[Исходный текст]
——————

В: Как вы думаете, почему мы позволили иллюзии и нереальности сохраняться в человеческом сознании или мысли?

О: Вы не отдельны от иллюзии. Вы и есть иллюзия. Когда уходит одна иллюзия, её замещает другая. Почему? Потому что конец иллюзии это конец «вас». Это смерть. Конец веры это конец того самого «вас». Это не поэтическая, романтическая смерть «погибающих ушедших дней». Физическая смерть — единственный способ, с помощью которого из организма вымывается всё, помещённое туда культурой.

В: Я могу мельком взглянуть сквозь иллюзию…

О: Это ещё одна иллюзия. Иллюзия того, что «увидеть значит завершить». У вас нет способа отделить себя от ви́дения. Ви́дение — иллюзия; видящий — иллюзия. Видящий говорит себе, что «ви́дение завершает», но оно не завершает. Так что видящий не хочет прийти к завершению. Видящий и есть иллюзия. Я не знаю, лучше не обсуждать этих вещей. Видящий и есть иллюзия. Посредством так называемого «увидеть иллюзию, значит прекратить», видящий накапливает импульс и продолжается. В мгновение, когда вы хотите «увидеть» нечто, вы отделяетесь от этого и возникает видящий, поддерживающий своё существование посредством ви́дения. Вот почему ви́дение не помогло нам; оно ничего не прекратило.

——————

[Предоставленные материалы]
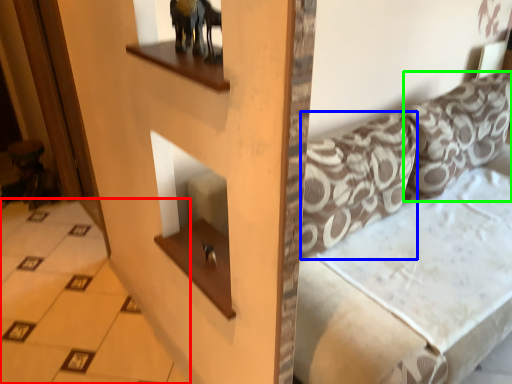
Question: Estimate the real-world distances between objects in this image. Which object is farther from tile (highlighted by a red box), pillow (highlighted by a blue box) or pillow (highlighted by a green box)?

Choices:
 (A) pillow
 (B) pillow

Answer: (B)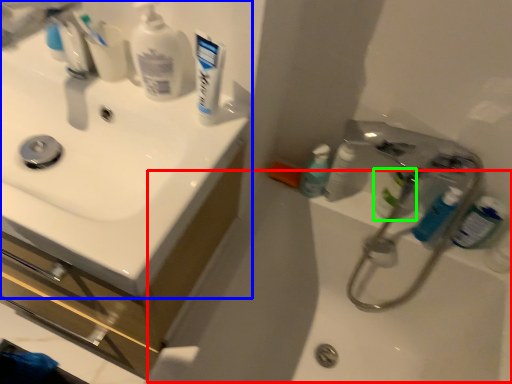
Question: Which object is the farthest from bath (highlighted by a red box)? Choose among these: sink (highlighted by a blue box) or mouthwash (highlighted by a green box).

Choices:
 (A) sink
 (B) mouthwash

Answer: (A)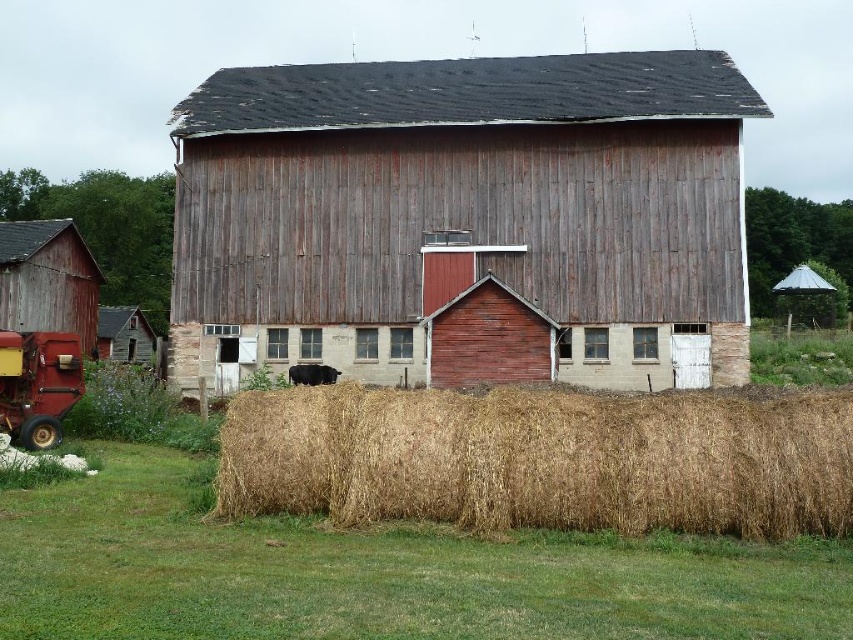
Who is positioned more to the left, brown straw bales at lower center or metallic red tractor at lower left?

From the viewer's perspective, metallic red tractor at lower left appears more on the left side.

Is brown straw bales at lower center to the left of metallic red tractor at lower left from the viewer's perspective?

No, brown straw bales at lower center is not to the left of metallic red tractor at lower left.

Is point (486, 417) more distant than point (68, 365)?

No, it is not.

Locate an element on the screen. This screenshot has width=853, height=640. brown straw bales at lower center is located at coordinates (543, 458).

Is the position of brown straw bales at lower center less distant than that of rustic wood barn at left?

Yes, brown straw bales at lower center is closer to the viewer.

Consider the image. Who is higher up, brown straw bales at lower center or rustic wood barn at left?

rustic wood barn at left

Is point (357, 467) closer to camera compared to point (13, 227)?

Yes, point (357, 467) is in front of point (13, 227).

Locate an element on the screen. Image resolution: width=853 pixels, height=640 pixels. brown straw bales at lower center is located at coordinates (543, 458).

Consider the image. Is wooden barn at center to the left of metallic red tractor at lower left from the viewer's perspective?

Incorrect, wooden barn at center is not on the left side of metallic red tractor at lower left.

Is point (746, 358) positioned in front of point (32, 332)?

No, (746, 358) is further to viewer.

Image resolution: width=853 pixels, height=640 pixels. Identify the location of wooden barn at center. (466, 220).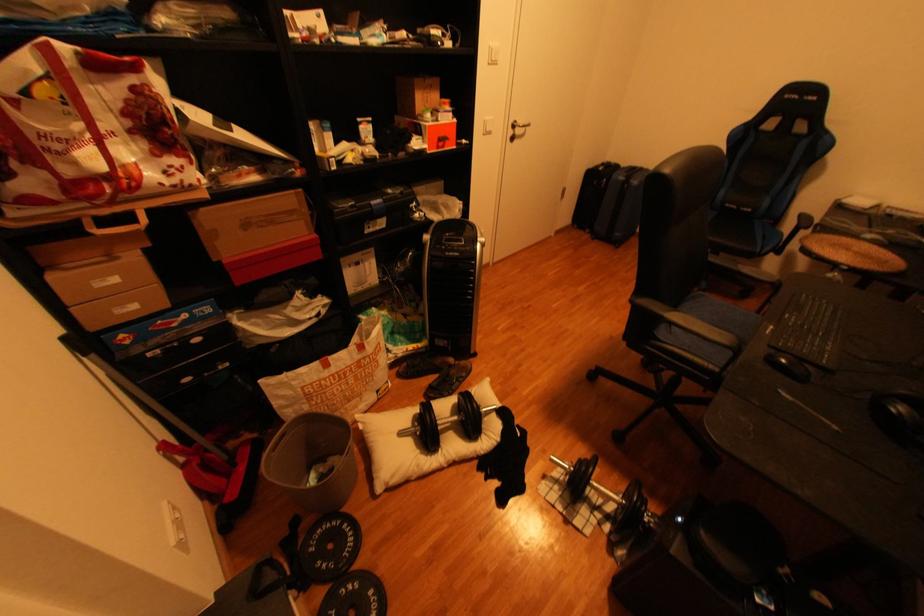
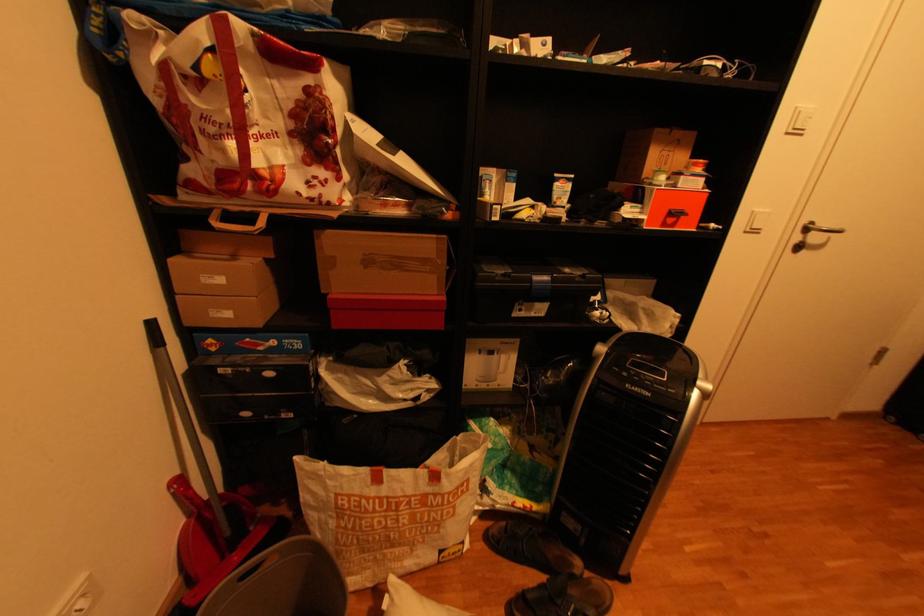
Where in the second image is the point corresponding to (x=494, y=118) from the first image?

(766, 209)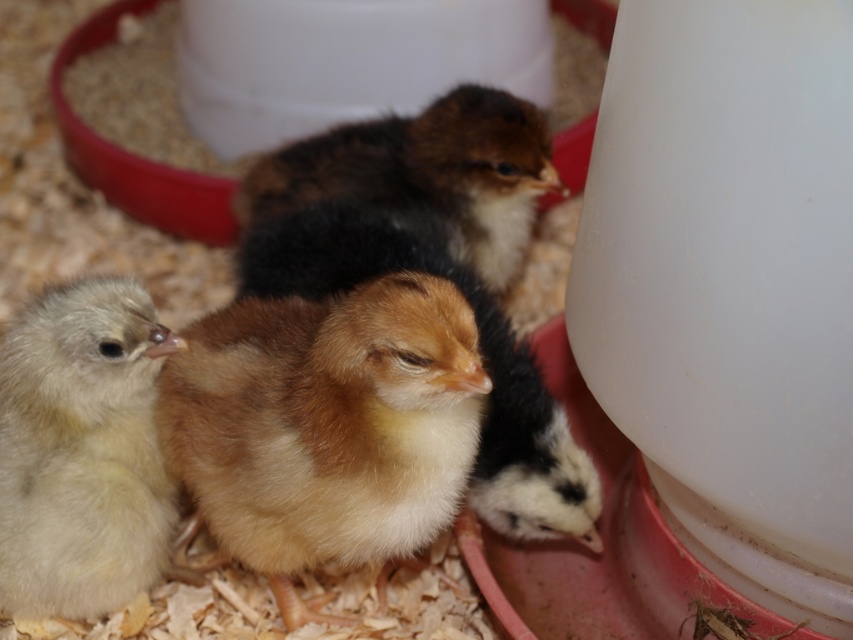
Question: Which point is closer to the camera?

Choices:
 (A) brown fluffy chick at center
 (B) fluffy yellow chick at center
 (C) light yellow fluffy chick at lower left
 (D) golden fluffy chick at center

Answer: (B)

Question: Can you confirm if fluffy yellow chick at center is positioned to the left of light yellow fluffy chick at lower left?

Choices:
 (A) no
 (B) yes

Answer: (A)

Question: Is the position of light yellow fluffy chick at lower left more distant than that of golden fluffy chick at center?

Choices:
 (A) yes
 (B) no

Answer: (B)

Question: Which of the following is the closest to the observer?

Choices:
 (A) light yellow fluffy chick at lower left
 (B) golden fluffy chick at center
 (C) fluffy yellow chick at center
 (D) brown fluffy chick at center

Answer: (C)

Question: Which point is farther to the camera?

Choices:
 (A) (422, 112)
 (B) (294, 557)
 (C) (409, 241)
 (D) (42, 529)

Answer: (A)

Question: In this image, where is light yellow fluffy chick at lower left located relative to golden fluffy chick at center?

Choices:
 (A) below
 (B) above

Answer: (A)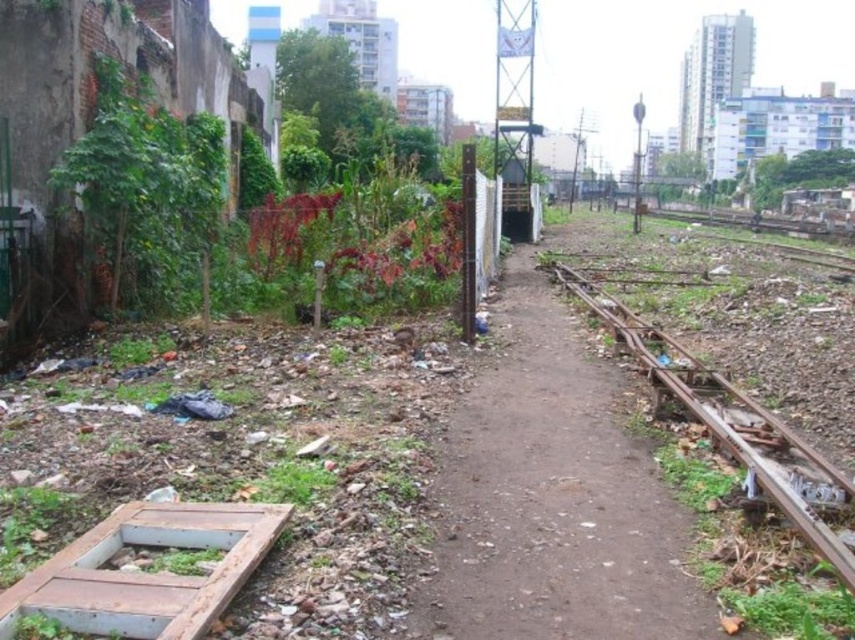
Question: Does dirt path at center have a larger size compared to rusty metal train track at right?

Choices:
 (A) yes
 (B) no

Answer: (A)

Question: Among these points, which one is nearest to the camera?

Choices:
 (A) [616, 376]
 (B) [823, 460]

Answer: (B)

Question: Is dirt path at center bigger than rusty metal train track at right?

Choices:
 (A) no
 (B) yes

Answer: (B)

Question: Does dirt path at center have a larger size compared to rusty metal train track at right?

Choices:
 (A) no
 (B) yes

Answer: (B)

Question: Which of the following is the farthest from the observer?

Choices:
 (A) rusty metal train track at right
 (B) dirt path at center

Answer: (B)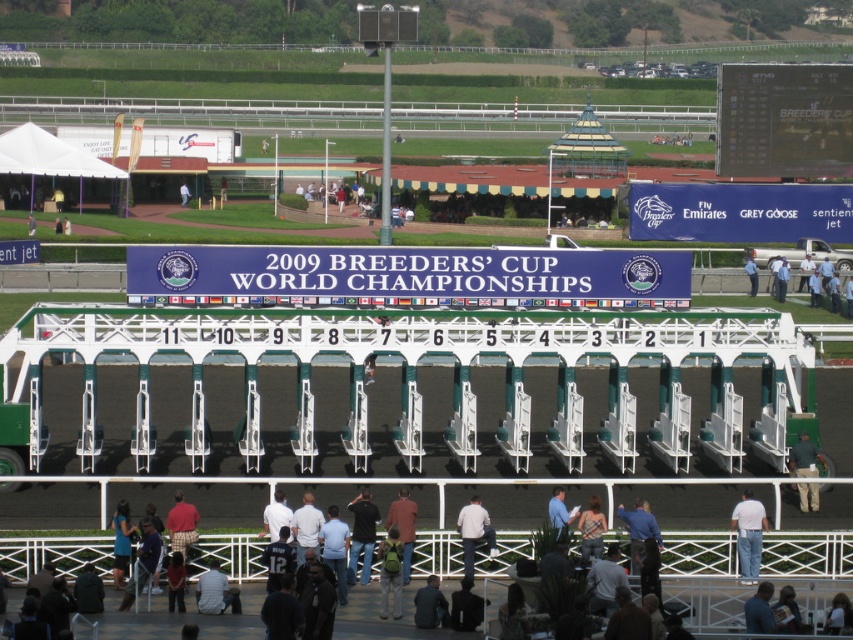
Can you confirm if white cotton shirt at lower right is smaller than camouflage fabric shirt at lower center?

Incorrect, white cotton shirt at lower right is not smaller in size than camouflage fabric shirt at lower center.

Is point (746, 534) positioned behind point (596, 548)?

Yes, point (746, 534) is behind point (596, 548).

Based on the photo, who is more forward, [759,547] or [596,552]?

Point [596,552]

The width and height of the screenshot is (853, 640). Identify the location of white cotton shirt at lower right. (747, 534).

Does green fabric jacket at lower right have a greater width compared to dark gray jacket at lower center?

Correct, the width of green fabric jacket at lower right exceeds that of dark gray jacket at lower center.

Is green fabric jacket at lower right shorter than dark gray jacket at lower center?

Yes, green fabric jacket at lower right is shorter than dark gray jacket at lower center.

Is point (811, 474) in front of point (445, 602)?

No, (811, 474) is behind (445, 602).

The height and width of the screenshot is (640, 853). In order to click on green fabric jacket at lower right in this screenshot , I will do coord(804,458).

Does green backpack at center appear on the left side of orange shirt at center?

Yes, green backpack at center is to the left of orange shirt at center.

Is point (386, 600) farther from viewer compared to point (407, 561)?

No, (386, 600) is in front of (407, 561).

This screenshot has height=640, width=853. Find the location of `green backpack at center`. green backpack at center is located at coordinates (390, 572).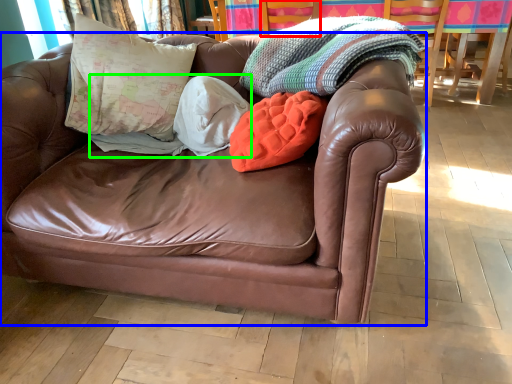
Question: Considering the real-world distances, which object is farthest from armchair (highlighted by a red box)? studio couch (highlighted by a blue box) or blanket (highlighted by a green box)?

Choices:
 (A) studio couch
 (B) blanket

Answer: (A)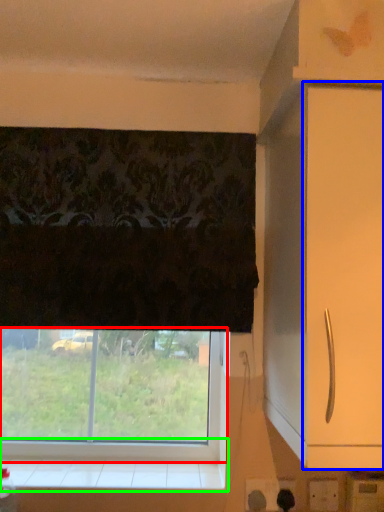
Question: Which object is positioned closest to window (highlighted by a red box)? Select from screen door (highlighted by a blue box) and window sill (highlighted by a green box).

Choices:
 (A) screen door
 (B) window sill

Answer: (B)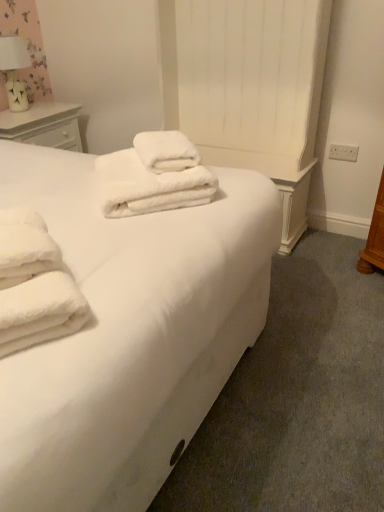
Locate an element on the screen. The height and width of the screenshot is (512, 384). unoccupied area in front of white ceramic table lamp at upper left is located at coordinates (17, 117).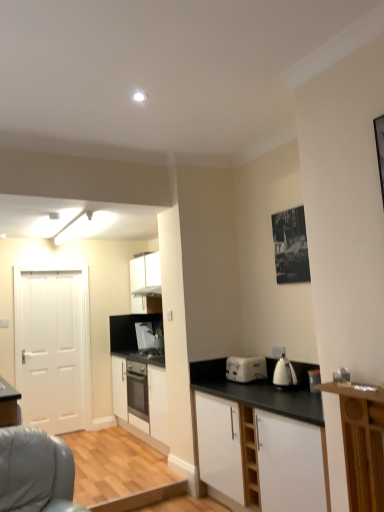
Question: Considering the relative positions of white matte door at left and black paper poster at upper right in the image provided, is white matte door at left to the left of black paper poster at upper right from the viewer's perspective?

Choices:
 (A) yes
 (B) no

Answer: (A)

Question: Is white matte door at left next to black paper poster at upper right and touching it?

Choices:
 (A) no
 (B) yes

Answer: (A)

Question: Can you confirm if white matte door at left is shorter than black paper poster at upper right?

Choices:
 (A) yes
 (B) no

Answer: (B)

Question: Would you say black paper poster at upper right is part of white matte door at left's contents?

Choices:
 (A) yes
 (B) no

Answer: (B)

Question: Is white matte door at left positioned beyond the bounds of black paper poster at upper right?

Choices:
 (A) yes
 (B) no

Answer: (A)

Question: From the image's perspective, is white matte door at left beneath black paper poster at upper right?

Choices:
 (A) no
 (B) yes

Answer: (B)

Question: Is white matte cabinet at lower right, marked as the 1th cabinetry in a front-to-back arrangement, beside white plastic toaster at center?

Choices:
 (A) no
 (B) yes

Answer: (A)

Question: Is white matte cabinet at lower right, marked as the 1th cabinetry in a front-to-back arrangement, positioned far away from white plastic toaster at center?

Choices:
 (A) no
 (B) yes

Answer: (A)

Question: Is white matte cabinet at lower right, marked as the 1th cabinetry in a front-to-back arrangement, smaller than white plastic toaster at center?

Choices:
 (A) no
 (B) yes

Answer: (A)

Question: Is white matte cabinet at lower right, marked as the 1th cabinetry in a front-to-back arrangement, completely or partially outside of white plastic toaster at center?

Choices:
 (A) no
 (B) yes

Answer: (B)

Question: From a real-world perspective, is white matte cabinet at lower right, the third cabinetry in the back-to-front sequence, positioned over white plastic toaster at center based on gravity?

Choices:
 (A) yes
 (B) no

Answer: (B)

Question: Does white matte cabinet at lower right, the third cabinetry in the back-to-front sequence, have a greater width compared to white plastic toaster at center?

Choices:
 (A) yes
 (B) no

Answer: (A)

Question: Can you confirm if white matte cabinet at center, which is counted as the first cabinetry, starting from the back, is thinner than black paper poster at upper right?

Choices:
 (A) yes
 (B) no

Answer: (B)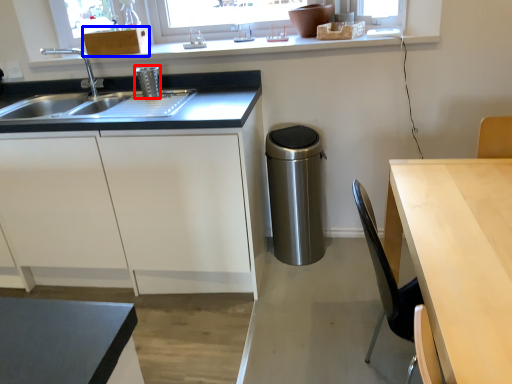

——————

[Задание]
Что, согласно исходному тексту, является единственным способом, с помощью которого из организма вымывается всё, помещённое туда культурой? Приведённые материалы с исходным текстом не связаны.

[Ваш ответ]
Физическая смерть.